* [AIM OF THE TASK] Retype the text of the material below from its beginning through the line containing "NCERT Solutions for Class 11", including that line, and leave out the pictures.

* [PROVIDED DATA]
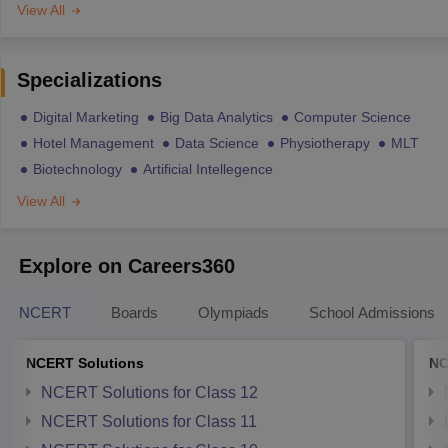
View All
Specializations
Digital Marketing
Big Data Analytics
Computer Science
Hotel Management
Data Science
Physiotherapy
MLT
Biotechnology
Artificial Intellegence
View All
Explore on Careers360
NCERT
Boards
Olympiads
School Admissions
NCERT Solutions
NC
NCERT Solutions for Class 12
NCERT Solutions for Class 11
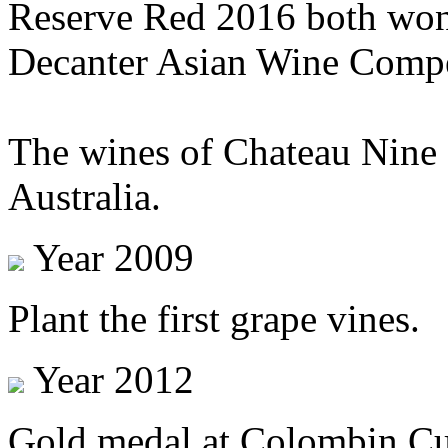
Reserve Red 2016 both won 
Decanter Asian Wine Comp
The wines of Chateau Nine 
Australia.
Year 2009
Plant the first grape vines.
Year 2012
Gold medal at Colombin Cup 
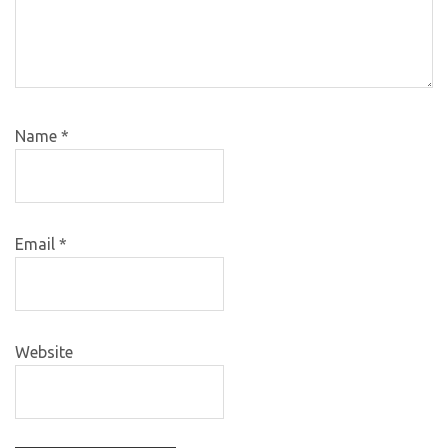
Name
*
Email
*
Website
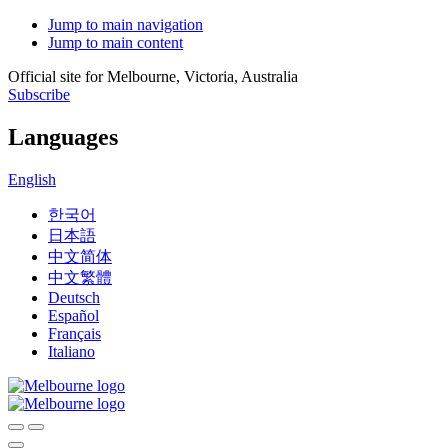
Jump to main navigation
Jump to main content
Official site for Melbourne, Victoria, Australia
Subscribe
Languages
English
한국어
日本語
中文简体
中文繁體
Deutsch
Español
Français
Italiano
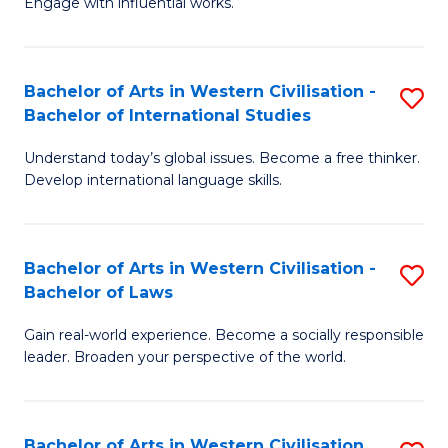
Engage with influential works.
to
Ar
C
in
Fa
Bachelor of Arts in Western Civilisation -
S
W
Bachelor of International Studies
B
Ci
Understand today’s global issues. Become a free thinker.
of
-
Develop international language skills.
Ar
B
in
of
Bachelor of Arts in Western Civilisation -
S
W
Cr
Bachelor of Laws
B
Ci
Ar
Gain real-world experience. Become a socially responsible
of
-
to
leader. Broaden your perspective of the world.
Ar
B
C
in
of
Fa
Bachelor of Arts in Western Civilisation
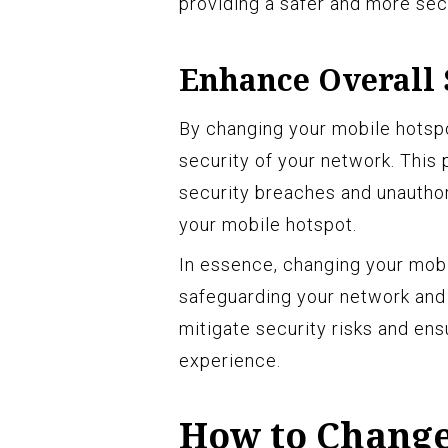
providing a safer and more se
Enhance Overall 
By changing your mobile hotspo
security of your network. This
security breaches and unauthor
your mobile hotspot.
In essence, changing your mobi
safeguarding your network and p
mitigate security risks and en
experience.
How to Change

* [RESULT OF THE TASK]
View All
Specializations
Digital Marketing
Big Data Analytics
Computer Science
Hotel Management
Data Science
Physiotherapy
MLT
Biotechnology
Artificial Intellegence
View All
Explore on Careers360
NCERT
Boards
Olympiads
School Admissions
NCERT Solutions
NC
NCERT Solutions for Class 12
NCERT Solutions for Class 11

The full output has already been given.